The minority report, signed by all five Republican members of the House committee and two Republican Senators, dismissed Iran Contra as the result of “mistakes in judgment, and nothing more. There was no constitutional crisis…no grand conspiracy…. In fact, the evidence will not support any of the more hysterical conclusions the [Majority] committees’ report tries to reach.”
Perhaps most frustrating for critics of the Reagan-era excesses in Central America: nearly everyone named in the investigation walked and several ended up back in government. George H.W. Bush pardoned Caspar Weinberger, Elliott Abrams and four others.
So was the Iran-Contra investigation a failure? Lowenthal, who also served as Assistant Director of Central Intelligence for Analysis and Production, says no. “The public got to hear what happened…and it did tighten up how administrations do covert action: You can’t post-date findings, or mingle actions…. When I was working at the Agency and operations were being discussed I can’t tell you how often ops guys would look over at the lawyers and ask are you absolutely sure we can do that. I think it gave people a sense of caution.”

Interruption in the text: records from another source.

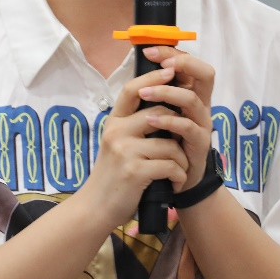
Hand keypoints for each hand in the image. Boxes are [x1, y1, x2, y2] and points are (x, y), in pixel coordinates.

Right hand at [75, 66, 190, 225]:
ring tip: (177, 171)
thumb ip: (135, 126)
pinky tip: (173, 182)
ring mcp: (125, 151)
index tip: (172, 70)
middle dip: (179, 129)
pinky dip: (178, 175)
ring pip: (170, 143)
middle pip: (159, 113)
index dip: (153, 78)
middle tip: (183, 144)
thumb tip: (163, 107)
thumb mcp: (118, 144)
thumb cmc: (113, 175)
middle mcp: (116, 132)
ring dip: (181, 160)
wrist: (96, 207)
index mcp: (113, 122)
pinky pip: (170, 165)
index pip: (131, 90)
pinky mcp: (135, 171)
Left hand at [135, 46, 214, 190]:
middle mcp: (201, 105)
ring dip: (167, 93)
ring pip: (192, 100)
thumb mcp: (159, 113)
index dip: (172, 52)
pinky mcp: (199, 144)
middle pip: (205, 74)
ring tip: (144, 94)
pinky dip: (168, 121)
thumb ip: (154, 92)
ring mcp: (202, 124)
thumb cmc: (165, 142)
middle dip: (183, 64)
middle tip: (160, 65)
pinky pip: (187, 127)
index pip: (190, 64)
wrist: (174, 178)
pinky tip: (151, 119)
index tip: (149, 51)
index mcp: (192, 93)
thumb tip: (139, 67)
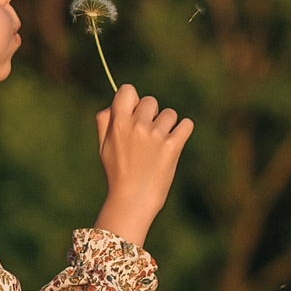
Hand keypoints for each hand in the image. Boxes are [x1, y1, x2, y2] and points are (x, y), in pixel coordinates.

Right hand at [94, 84, 191, 248]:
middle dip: (151, 115)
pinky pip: (186, 124)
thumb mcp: (103, 147)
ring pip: (169, 114)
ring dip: (167, 125)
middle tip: (147, 136)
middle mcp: (137, 125)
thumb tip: (115, 102)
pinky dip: (183, 131)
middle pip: (150, 101)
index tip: (134, 113)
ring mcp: (156, 135)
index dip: (132, 99)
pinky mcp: (173, 146)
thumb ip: (105, 121)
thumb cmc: (117, 173)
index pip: (128, 90)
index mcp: (118, 123)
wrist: (133, 201)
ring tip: (159, 145)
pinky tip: (175, 142)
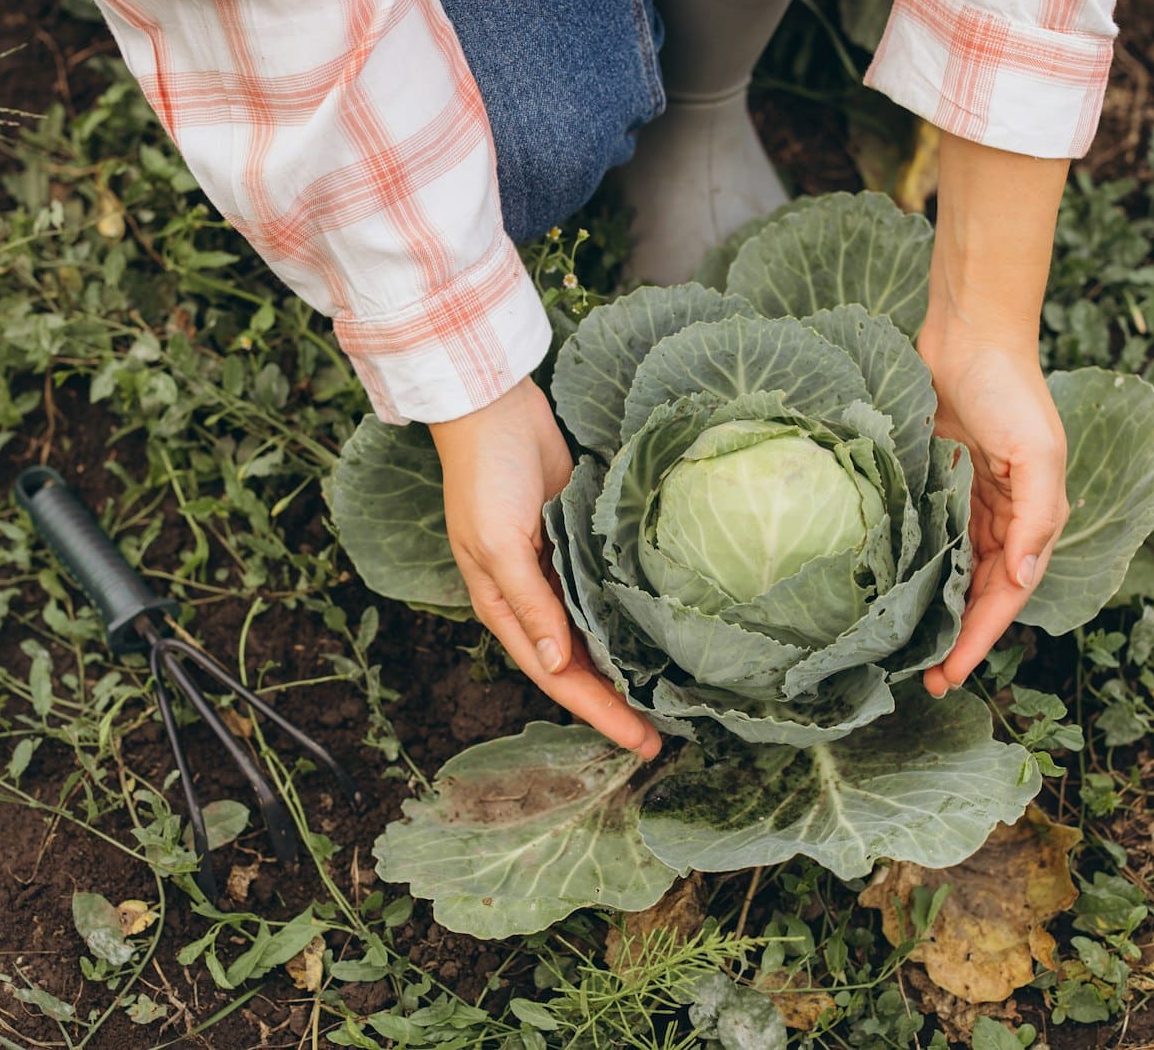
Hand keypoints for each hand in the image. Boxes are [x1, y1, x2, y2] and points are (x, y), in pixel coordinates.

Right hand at [429, 379, 661, 758]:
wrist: (493, 409)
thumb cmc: (486, 476)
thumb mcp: (498, 544)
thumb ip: (530, 606)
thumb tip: (561, 665)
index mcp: (503, 607)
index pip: (558, 677)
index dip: (599, 713)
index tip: (641, 743)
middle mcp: (530, 598)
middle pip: (580, 665)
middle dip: (617, 703)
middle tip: (664, 735)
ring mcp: (555, 570)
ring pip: (595, 633)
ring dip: (624, 665)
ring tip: (666, 696)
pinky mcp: (576, 541)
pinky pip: (605, 590)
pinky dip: (626, 615)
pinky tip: (656, 629)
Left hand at [918, 331, 1068, 696]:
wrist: (970, 334)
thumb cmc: (1009, 388)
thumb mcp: (1036, 451)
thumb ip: (1037, 516)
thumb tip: (1023, 577)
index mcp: (1032, 515)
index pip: (1007, 593)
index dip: (982, 636)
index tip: (952, 674)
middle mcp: (1000, 514)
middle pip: (978, 591)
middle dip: (956, 636)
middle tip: (924, 680)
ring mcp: (963, 498)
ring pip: (950, 569)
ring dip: (934, 609)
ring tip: (905, 649)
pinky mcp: (931, 480)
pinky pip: (925, 533)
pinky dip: (914, 565)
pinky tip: (890, 590)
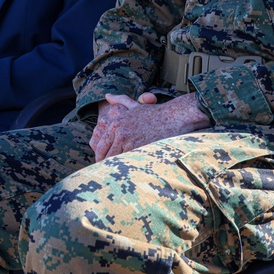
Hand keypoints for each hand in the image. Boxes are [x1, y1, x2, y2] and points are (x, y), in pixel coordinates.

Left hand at [90, 91, 209, 161]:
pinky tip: (127, 173)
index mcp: (116, 123)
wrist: (173, 117)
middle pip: (106, 154)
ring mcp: (129, 140)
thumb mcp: (135, 105)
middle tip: (106, 173)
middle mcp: (120, 131)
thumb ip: (119, 100)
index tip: (100, 163)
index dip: (100, 156)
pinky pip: (128, 162)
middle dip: (105, 164)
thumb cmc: (155, 113)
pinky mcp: (140, 148)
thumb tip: (107, 96)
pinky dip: (126, 168)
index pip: (100, 145)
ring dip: (115, 168)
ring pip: (116, 160)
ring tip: (115, 177)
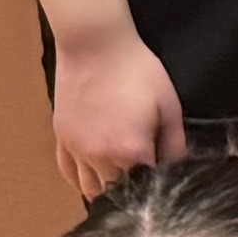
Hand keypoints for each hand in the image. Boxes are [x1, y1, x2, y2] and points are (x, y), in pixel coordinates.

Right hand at [46, 30, 191, 200]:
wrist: (95, 45)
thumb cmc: (137, 71)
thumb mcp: (169, 106)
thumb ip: (174, 143)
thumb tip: (175, 166)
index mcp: (131, 151)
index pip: (147, 187)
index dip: (158, 185)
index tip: (163, 176)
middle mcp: (100, 158)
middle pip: (118, 191)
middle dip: (133, 189)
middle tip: (144, 175)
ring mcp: (77, 149)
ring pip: (91, 188)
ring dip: (107, 188)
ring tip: (121, 179)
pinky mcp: (62, 138)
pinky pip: (67, 172)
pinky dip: (80, 180)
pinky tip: (92, 178)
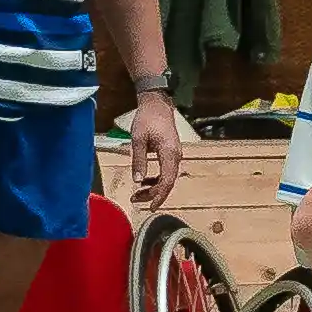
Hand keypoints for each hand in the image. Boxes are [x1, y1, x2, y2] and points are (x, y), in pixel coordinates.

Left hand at [124, 86, 190, 211]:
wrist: (157, 104)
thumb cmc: (146, 118)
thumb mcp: (138, 140)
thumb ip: (138, 161)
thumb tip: (138, 181)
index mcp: (169, 153)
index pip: (167, 181)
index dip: (159, 196)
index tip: (150, 207)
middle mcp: (176, 156)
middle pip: (168, 183)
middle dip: (153, 194)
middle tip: (136, 200)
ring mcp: (175, 154)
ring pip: (168, 178)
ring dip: (154, 188)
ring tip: (138, 194)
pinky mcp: (172, 153)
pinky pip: (167, 171)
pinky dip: (157, 179)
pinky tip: (146, 182)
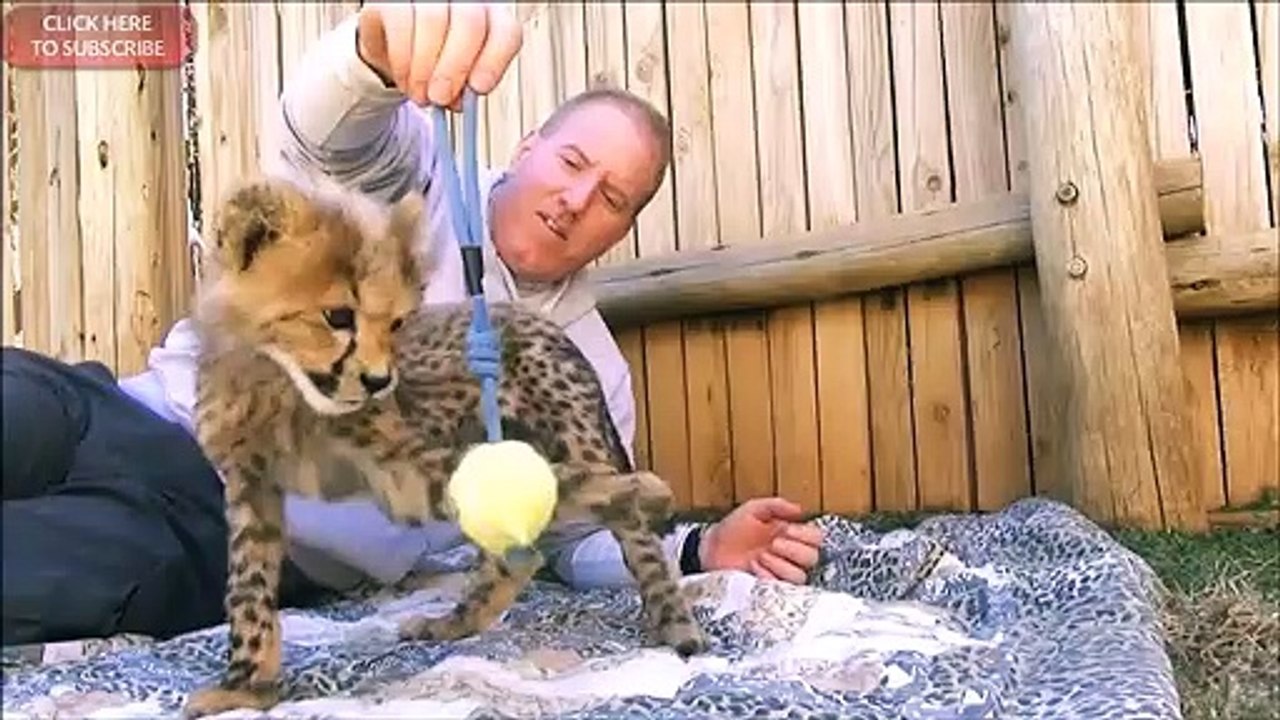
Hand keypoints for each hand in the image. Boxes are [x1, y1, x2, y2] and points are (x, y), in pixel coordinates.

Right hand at [356, 2, 522, 107]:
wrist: (389, 47)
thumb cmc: (430, 62)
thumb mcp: (453, 80)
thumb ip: (463, 88)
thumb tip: (458, 100)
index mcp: (488, 18)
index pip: (505, 31)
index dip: (494, 61)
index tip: (478, 88)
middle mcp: (462, 0)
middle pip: (470, 22)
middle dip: (454, 67)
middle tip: (440, 96)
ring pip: (433, 20)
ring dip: (424, 67)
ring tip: (420, 92)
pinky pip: (401, 22)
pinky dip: (402, 59)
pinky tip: (405, 76)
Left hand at [698, 497, 823, 583]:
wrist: (711, 550)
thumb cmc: (732, 529)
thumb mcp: (753, 509)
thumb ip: (776, 505)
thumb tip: (800, 510)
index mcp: (790, 535)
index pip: (816, 538)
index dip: (805, 534)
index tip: (784, 529)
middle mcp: (789, 556)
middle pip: (813, 558)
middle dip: (793, 549)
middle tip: (772, 543)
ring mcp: (780, 573)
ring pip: (800, 576)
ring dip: (780, 564)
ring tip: (759, 556)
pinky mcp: (769, 589)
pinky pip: (781, 588)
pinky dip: (767, 575)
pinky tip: (753, 567)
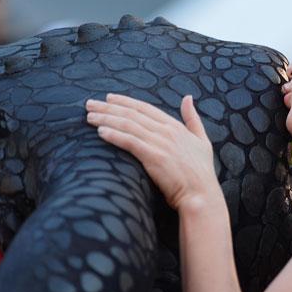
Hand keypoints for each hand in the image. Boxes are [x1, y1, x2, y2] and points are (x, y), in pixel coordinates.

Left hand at [85, 93, 219, 210]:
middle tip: (89, 104)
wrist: (201, 194)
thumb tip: (187, 97)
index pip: (145, 108)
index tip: (108, 98)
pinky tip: (100, 132)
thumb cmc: (202, 172)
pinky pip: (130, 142)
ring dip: (106, 119)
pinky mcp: (154, 157)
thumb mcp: (202, 140)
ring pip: (128, 125)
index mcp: (176, 126)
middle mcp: (167, 131)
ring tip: (89, 117)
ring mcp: (160, 143)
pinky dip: (115, 135)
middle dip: (108, 107)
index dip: (125, 101)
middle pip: (132, 114)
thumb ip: (193, 118)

Final thought: A responsible investigation may be the best revenge (or the best we can get).
I don’t know how many facts we will get to hear or where they will lead. Was there a grand conspiracy between Trump advisers, Julian Assange, and Moscow? Or was Vladimir Putin just tossing rocks to see what they might break? But I have no doubt that the Russian leader’s real and continuing goal is to shake the West’s faith in democratic systems.
A responsible investigation, with limited partisan sniping, limited diversions, and no cover-up would be the best revenge, for all of us. This White House doesn’t understand that. It never will. I still harbor some hope that Republicans in Congress will figure it out.